NEWMAN, J., joins in this concurring and dissenting opinion.
Notes
T.T. Day # 14 at 73-74. During his summation, the prosecutor commented as follows:PROSECUTOR: And you freely talked to them on a number of occasions about what you did Friday night, Saturday morning, Saturday afternoon of the 18th and all day Sunday and Saturday night?
APPELLANT: I answered all the questions they-basically I answered all the questions they asked.
Q: But on two occasions you said, “I‘m not going to tell you what I did Friday afternoon,” isn‘t that true?
A: I told them I wanted to speak-I wanted to speak to an attorney before that, which I have the right to do, and I wanted to do that before I talked to them about that part of Friday.
Q: I agree you have a right to do that, but you told them on all instances everything else about thаt weekend, but you told them “I‘m not going to tell you about Friday afternoon,” isn‘t that true?

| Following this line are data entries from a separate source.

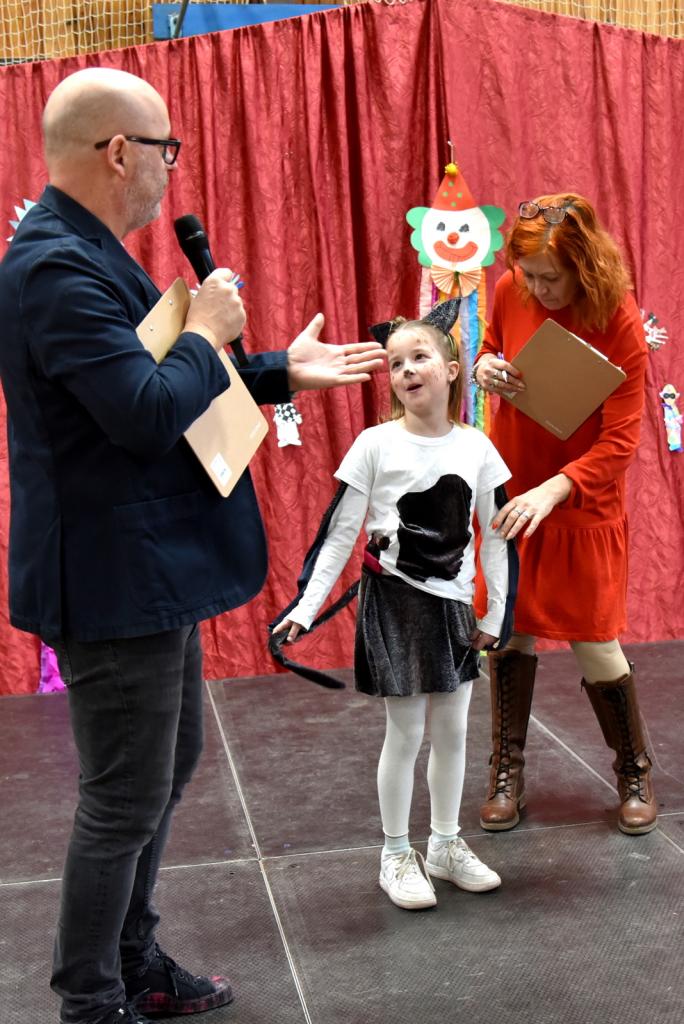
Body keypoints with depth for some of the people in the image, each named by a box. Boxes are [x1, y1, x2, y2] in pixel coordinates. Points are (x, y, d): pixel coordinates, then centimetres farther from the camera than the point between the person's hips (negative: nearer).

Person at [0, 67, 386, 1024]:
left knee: (169, 766, 22)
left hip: (152, 571, 11)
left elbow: (156, 386, 19)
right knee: (126, 802, 2)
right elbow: (151, 415, -29)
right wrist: (208, 333, -12)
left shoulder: (88, 255, 11)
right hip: (115, 582, -11)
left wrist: (281, 372, 15)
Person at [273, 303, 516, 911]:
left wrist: (495, 616, 5)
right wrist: (306, 608, -12)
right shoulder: (376, 445, -9)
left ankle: (446, 846, 29)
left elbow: (496, 537, 5)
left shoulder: (476, 447, -1)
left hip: (453, 604, 3)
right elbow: (341, 534, -7)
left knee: (452, 730, 11)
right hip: (393, 602, -3)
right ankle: (397, 856, 19)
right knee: (406, 731, 3)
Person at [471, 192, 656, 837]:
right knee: (509, 631, 8)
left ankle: (634, 772, 25)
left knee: (594, 643, 1)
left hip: (583, 500, -3)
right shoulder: (510, 293, -8)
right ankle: (507, 773, 25)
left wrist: (553, 490, -37)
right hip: (510, 487, 4)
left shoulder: (618, 322, -20)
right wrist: (482, 367, -11)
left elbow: (620, 442, -23)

A: That‘s correct, at that time I didn‘t want to.
... [H]e freely talked to them about what he did Friday night, and what he did Saturday morning, and what he did Saturday afternoon, and what he did Sunday, but do you recall the different occasions when he said that I‘m not going to tell you what I did Friday afternoon, I‘m not going to discuss with you what I did Friday afternoon. And the reason why is because that‘s when he killed her....T.T. Day # 15 at 172-73.